== Preguntas ==
a. Indica en qué idioma le habla la abuela a Patricio en el relato sobre su aparición.
b. Prosigue el relato sobre Patricio y su abuela a partir de su última oración.

== Texto de la página ==
# # # # #

De repente, sintió una mano fría que le tocaba el hombro. Se sobresaltó, y se giró rápidamente. Lo que vio le dejó sin aliento. Era su abuela, tal y como la recordaba, con su vestido floreado, su pelo canoso, y su sonrisa dulce.
Patricio se quedó paralizado, sin poder creer lo que veía. ¿Era un sueño, una alucinación, o una realidad? ¿Qué quería su abuela de él? ¿Venía a darle un mensaje, a advertirle de algo, o a llevarle con ella?
Según relató Patricio su abuela le miró fijamente, y le dijo en guaraní con una voz suave:
– Patricio, mi querido nieto, te he echado mucho de menos. He venido a verte, porque quiero que me acompañes. Patricio sintió un escalofrío que le recorrió la espalda. No sabía qué hacer, ni qué decir. Por un lado, amaba a su abuela, y le gustaría estar con ella. Por otro lado, también amaba a su familia, y no quería dejarla. Estaba confundido, asustado, tentado.
Su abuela le extendió la mano, y le dijo:
– Vamos, Patricio, no tengas miedo. Yo te cuidaré, yo te guiaré. Solo tienes que seguirme, y todo será maravilloso. Confía en mí, Patricio, confía en tu abuela.
Patricio vaciló, pero finalmente tomó la mano de su abuela. Era fría, pero también familiar.

# # # # #

== Entradas extraídas ==

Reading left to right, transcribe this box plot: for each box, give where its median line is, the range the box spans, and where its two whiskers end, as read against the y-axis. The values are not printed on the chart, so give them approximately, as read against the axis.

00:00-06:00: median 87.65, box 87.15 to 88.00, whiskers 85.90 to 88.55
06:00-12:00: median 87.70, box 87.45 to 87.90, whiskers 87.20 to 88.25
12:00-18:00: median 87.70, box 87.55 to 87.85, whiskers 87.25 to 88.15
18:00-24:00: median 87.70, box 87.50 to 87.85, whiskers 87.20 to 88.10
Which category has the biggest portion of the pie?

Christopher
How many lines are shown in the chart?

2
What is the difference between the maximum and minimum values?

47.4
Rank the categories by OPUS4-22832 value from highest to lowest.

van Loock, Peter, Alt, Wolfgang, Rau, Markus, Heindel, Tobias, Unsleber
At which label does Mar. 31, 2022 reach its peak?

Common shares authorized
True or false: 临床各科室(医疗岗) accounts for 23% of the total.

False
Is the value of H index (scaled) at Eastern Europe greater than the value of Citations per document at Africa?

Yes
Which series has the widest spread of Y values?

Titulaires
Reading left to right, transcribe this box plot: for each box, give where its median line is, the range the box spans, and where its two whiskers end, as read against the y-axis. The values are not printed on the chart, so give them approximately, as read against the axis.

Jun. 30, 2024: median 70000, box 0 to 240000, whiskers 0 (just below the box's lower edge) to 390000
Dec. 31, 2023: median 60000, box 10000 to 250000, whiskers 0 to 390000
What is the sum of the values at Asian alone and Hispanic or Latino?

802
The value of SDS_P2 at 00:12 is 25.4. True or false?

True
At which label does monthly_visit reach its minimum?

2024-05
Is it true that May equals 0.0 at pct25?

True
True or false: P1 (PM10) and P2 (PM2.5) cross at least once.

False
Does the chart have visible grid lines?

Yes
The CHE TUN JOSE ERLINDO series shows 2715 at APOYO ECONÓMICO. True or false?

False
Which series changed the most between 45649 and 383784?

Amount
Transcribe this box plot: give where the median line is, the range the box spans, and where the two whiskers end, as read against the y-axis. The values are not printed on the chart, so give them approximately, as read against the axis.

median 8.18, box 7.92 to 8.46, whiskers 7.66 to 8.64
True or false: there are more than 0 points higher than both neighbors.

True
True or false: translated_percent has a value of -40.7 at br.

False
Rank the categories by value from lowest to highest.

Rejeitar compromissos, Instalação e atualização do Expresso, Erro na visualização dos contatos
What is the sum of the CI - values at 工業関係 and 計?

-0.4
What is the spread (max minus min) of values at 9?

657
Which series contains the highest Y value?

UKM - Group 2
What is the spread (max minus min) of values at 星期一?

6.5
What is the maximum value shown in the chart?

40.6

# # # # #

== Resultados del ejercicio ==
a. En guaraní.

b.
Patricio se dejó llevar por ella, y caminó hacia el bosque. No se dio cuenta de que dejaba atrás su bolsa de mandioca, su machete, y su chacra. Tampoco se dio cuenta de que el cielo se oscurecía, y el viento soplaba con fuerza. Solo tenía ojos para su abuela, que le llevaba de la mano, y le hablaba con dulzura.
Así empezó el viaje de Patricio a la casa de su abuela, dónde creció. Un viaje que duró varios días, y que lo llevó por lugares desconocidos, extraños, y peligrosos. Un viaje que lo alejó de su familia, de su pueblo, y de su vida. Un viaje que casi le cuesta la vida.
Pero Patricio no estaba solo en ese viaje. Su familia y sus vecinos no se resignaron a perderlo, y se organizaron para buscarlo. Formaron grupos, y recorrieron el campo, el bosque, y los alrededores. Preguntaron a todos los que se cruzaban, y siguieron todas las pistas que encontraban, visitaron a un vidente quien les dijo dónde podría estar. No se rindieron, ni perdieron la fe.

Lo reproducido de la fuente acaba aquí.